Die Gründe dafür sind vielseitig, wie eine Umfrage des WDR im Haus der Geschichte zeigt. "Das ist nicht mein Krieg", argumentiert beispielsweise ein Mann gegen die Lieferung. "Und ich finde auch nicht, dass die Ukraine mich verteidigt." Eine Frau zeigt Verständnis, für die Menschen in der Ukraine, die Waffen brauchen, um sich zu verteidigen, fügt aber hinzu: "Ich persönlich habe Angst!"
Ein anderer Befragter hat ebenfalls Verständnis für das Zögern von Olaf Scholz, fügt dann aber hinzu "Ich selber, ich glaube, ich würde es machen!" Wiederum ein weiterer Teilnehmer der Umfrage beschreibt das Dilemma. "Die Russen können sich dann ja schon leicht provoziert fühlen. Aber wir müssen auf der anderen Seite helfen."
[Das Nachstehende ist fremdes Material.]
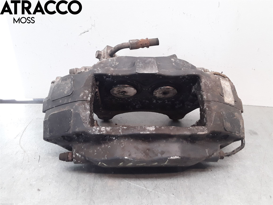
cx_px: 136
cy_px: 102
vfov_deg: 49.7
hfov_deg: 63.4
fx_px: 221
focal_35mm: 28
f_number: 1.9
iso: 100
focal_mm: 2.91
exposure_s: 1/100
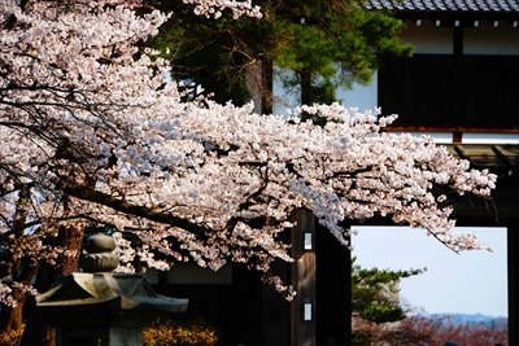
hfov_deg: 8.2
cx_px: 260
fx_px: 3636
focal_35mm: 252
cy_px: 173
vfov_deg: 5.5
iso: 100
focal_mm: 168.1
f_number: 6.3
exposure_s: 1/320
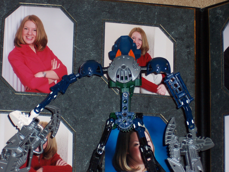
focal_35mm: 144
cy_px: 86
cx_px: 114
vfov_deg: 10.3
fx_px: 953
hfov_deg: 13.7
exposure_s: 1/125
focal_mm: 22.4
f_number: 4.9
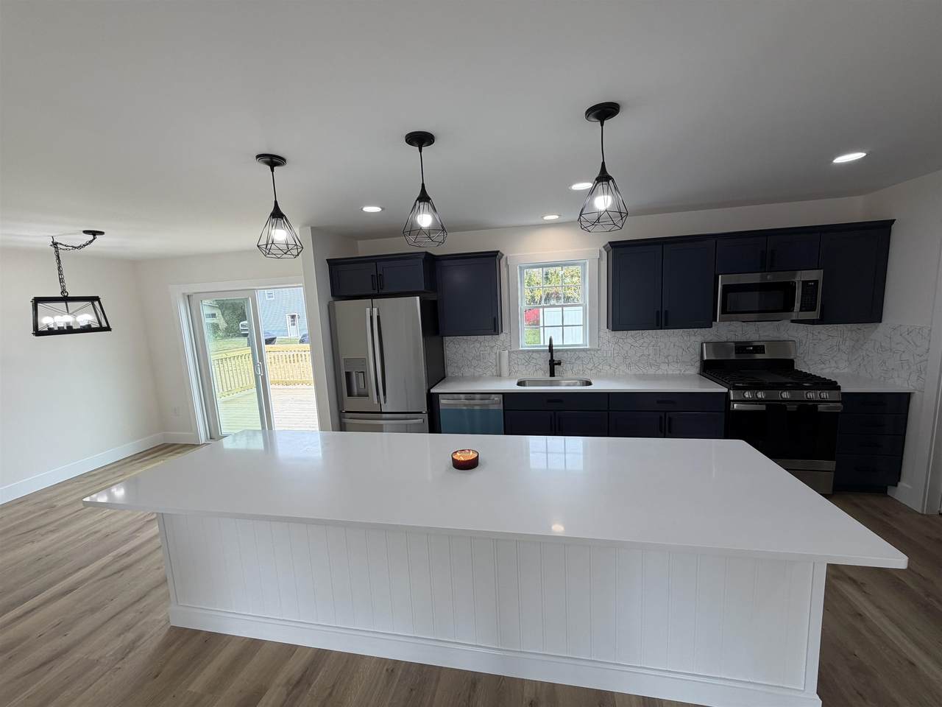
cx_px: 471
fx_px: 381
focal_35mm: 14
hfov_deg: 102.1
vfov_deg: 85.7
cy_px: 354
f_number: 2.2
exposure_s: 1/120
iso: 50
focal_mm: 2.22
"Ich möchte mich nicht mit der Frage beschäftigen"
Sowohl der Deutschlandtrend als auch die nicht repräsentative Umfrage zeigen, dass die Meinung in Deutschland zur Lieferung von Leopard 2-Panzern an die Ukraine nicht so eindeutig ist, wie sie in den Medien derzeit häufig wirkt. Was auch damit zusammenhängen könnte, dass es einfacher ist, die Lieferung zu fordern, als über diese am Ende dann zu entscheiden.
Oder wie es ein junger Mann im Haus der Geschichte in Bonn ausdrückt: "Ich möchte mich nicht mit der Frage beschäftigen, ehrlich gesagt. Ich finde es schwierig, gerade als Politiker, da eine Meinung haben zu müssen."